C’est la raison pour laquelle nous devons régler durablement le problème des délais de paiement entre les librairies et les éditeurs.

L’article unique de la proposition de loi que nous allons examiner permettra à l’ensemble de la filière du livre de déroger au nouveau droit commun en matière de délais de paiement des fournisseurs. Ces délais pourront être définis conventionnellement entre les parties.

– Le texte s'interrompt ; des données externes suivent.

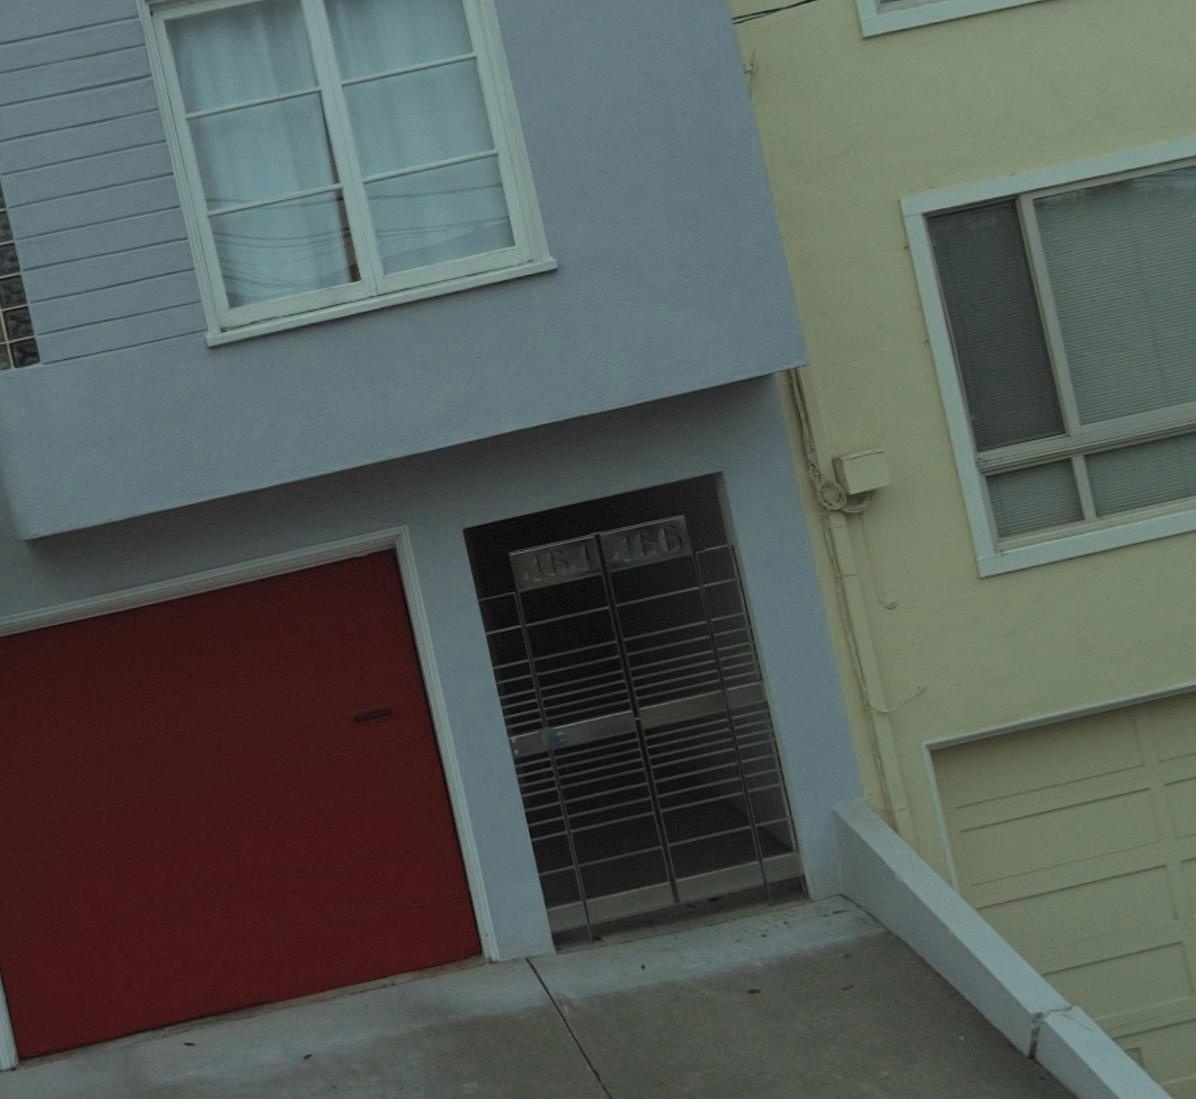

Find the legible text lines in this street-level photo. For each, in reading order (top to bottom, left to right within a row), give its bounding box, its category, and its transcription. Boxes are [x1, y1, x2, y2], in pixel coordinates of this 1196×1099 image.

[517, 540, 597, 585] StreetNumber: 464
[609, 521, 684, 567] StreetNumber: 466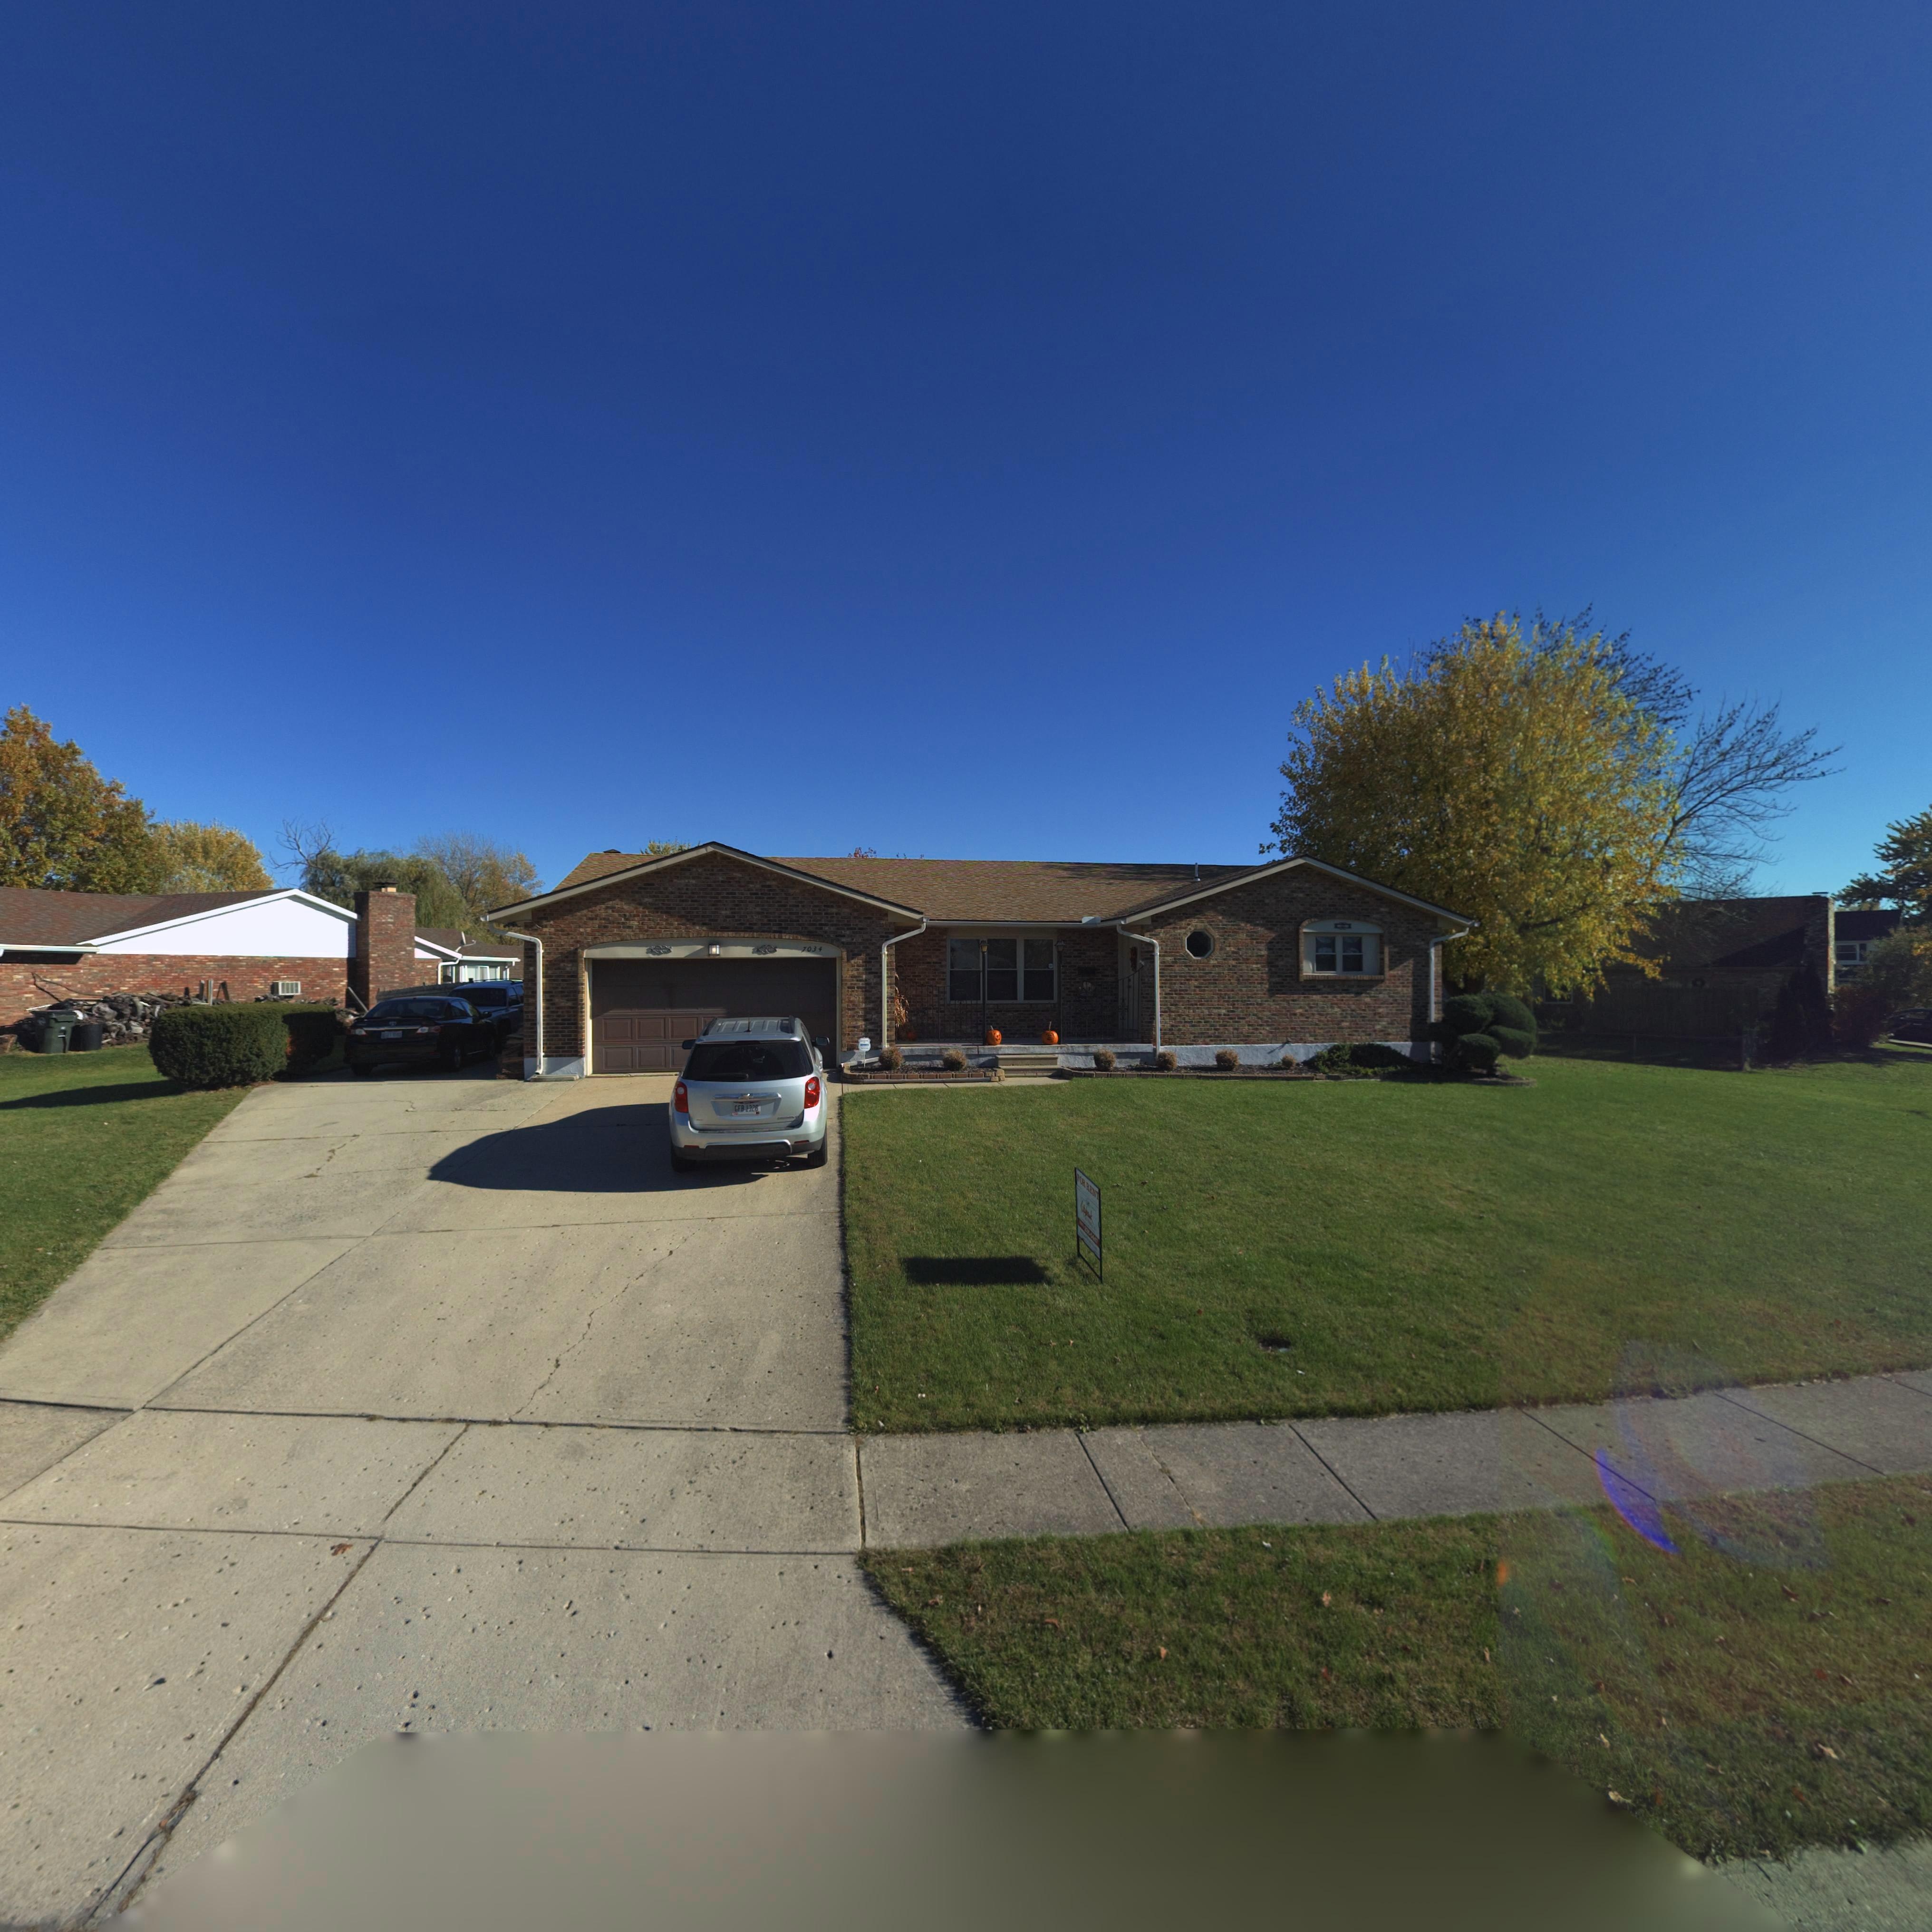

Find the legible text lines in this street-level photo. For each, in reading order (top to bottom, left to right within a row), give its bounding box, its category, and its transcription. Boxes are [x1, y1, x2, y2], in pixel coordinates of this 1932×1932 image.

[800, 946, 823, 953] StreetNumber: 7034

Cependant, avec les membres de mon groupe, suivant la proposition de notre collègue Anne-Marie Escoffier, nous avons choisi de déposer un amendement. Nous nous sommes inquiétés de la rédaction de l’article issu de l’Assemblée nationale. L’équilibre de la phrase retenue pourrait donner à penser que la vente de livres n’est pas directement visée, alors même qu’il s’agit de l’objet premier de la proposition de loi initiale. Les modifications apportées ont inclus les imprimeurs et les façonniers dans le dispositif. Il en résulte, selon nous, une phrase dans laquelle « la vente de livres » n’est malheureusement plus assez explicitement désignée.

Nous paraissons unanimes sur l’interprétation de l’article, mais il serait bon aujourd’hui de conforter la bonne lecture du texte dès le débat parlementaire. La dérogation s’applique d’abord aux ventes de livres et, par extension, aux autres activités de fabrication et de commercialisation, ce qui correspond au périmètre couvert par la loi de 1981 relative au prix unique du livre.

Bien sûr, nous sommes conscients de l’urgence qu’il y a à légiférer. La situation économique doit être clarifiée au plus vite. L’application d’un statut dérogatoire pour le monde du livre, dès ce début d’année, serait bienvenue.

À l’heure de la révolution numérique et des débats sur la numérisation de notre patrimoine culturel, il est fondamental de ne pas délaisser notre politique du livre. Il y va non seulement de la viabilité économique d’un secteur tout entier, mais aussi du maintien et du développement de l’accès de chacun à la culture sur l’ensemble de notre territoire.

C’est pourquoi le groupe RDSE, dans son ensemble, votera cette proposition de loi.